• **PROBLEM REQUIREMENTS**
When you transcribe the data below, reproduce every line exactly and leave each picture out.

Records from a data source
******
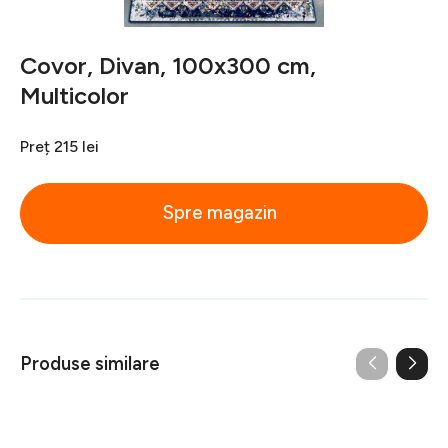
Covor, Divan, 100x300 cm,
Multicolor
Preț
215 lei
Spre magazin
Produse similare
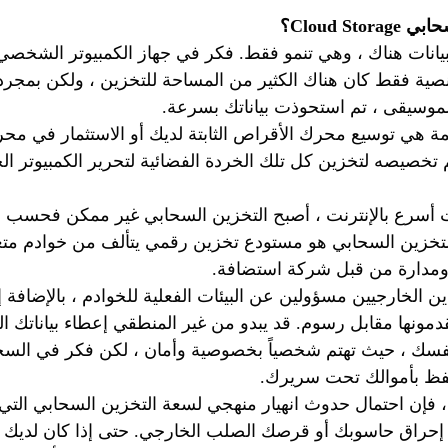
Cloud St؟
لبيانات هناك ، وهي تنمو فقط. فكر في جهاز الكمبيوتر الشخصي
صية فقط كان هناك الكثير من المساحة للتخزين ، ولكن بمجرد
الموسيقى ، تم استحوذت بياناتك بسرعة.
يمة هي توسيع محرك الأقراص الثابتة لديك أو الاستثمار في محر
تخصيصه لتخزين كل تلك الخردة الفضائية لتحرير الكمبيوتر الخ
 أسرع بالإنترنت ، أصبح التخزين السحابي غير ممكن فحسب ،
التخزين السحابي هو مستودع تخزين رقمي يتألف من خوادم متعدد
 ومدارة من قبل شركة استضافة.
ين الخارجيين مسؤولين عن البيئات الفعلية للخوادم ، بالإضافة إ
دمونها مقابل رسوم. قد يبدو من غير المنطقي إعطاء بياناتك الثم
فسك ، حيث تهتم شخصياً بخصوصية وأمان ، لكن فكر في السحا
حتفظ بأموالك تحت سريرك.
 ، فإن احتمال حدوث انهيار منهجي لسعة التخزين السحابي التي
ن إحراق حاسوبك أو قرصك الصلب الخارجي. حتى إذا كان لديك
******
• **RESULT**
Covor, Divan, 100x300 cm,
Multicolor
Preț
215 lei
Spre magazin
Produse similare
Cloud St؟
لبيانات هناك ، وهي تنمو فقط. فكر في جهاز الكمبيوتر الشخصي
صية فقط كان هناك الكثير من المساحة للتخزين ، ولكن بمجرد
الموسيقى ، تم استحوذت بياناتك بسرعة.
يمة هي توسيع محرك الأقراص الثابتة لديك أو الاستثمار في محر
تخصيصه لتخزين كل تلك الخردة الفضائية لتحرير الكمبيوتر الخ
 أسرع بالإنترنت ، أصبح التخزين السحابي غير ممكن فحسب ،
التخزين السحابي هو مستودع تخزين رقمي يتألف من خوادم متعدد
 ومدارة من قبل شركة استضافة.
ين الخارجيين مسؤولين عن البيئات الفعلية للخوادم ، بالإضافة إ
دمونها مقابل رسوم. قد يبدو من غير المنطقي إعطاء بياناتك الثم
فسك ، حيث تهتم شخصياً بخصوصية وأمان ، لكن فكر في السحا
حتفظ بأموالك تحت سريرك.
 ، فإن احتمال حدوث انهيار منهجي لسعة التخزين السحابي التي
ن إحراق حاسوبك أو قرصك الصلب الخارجي. حتى إذا كان لديك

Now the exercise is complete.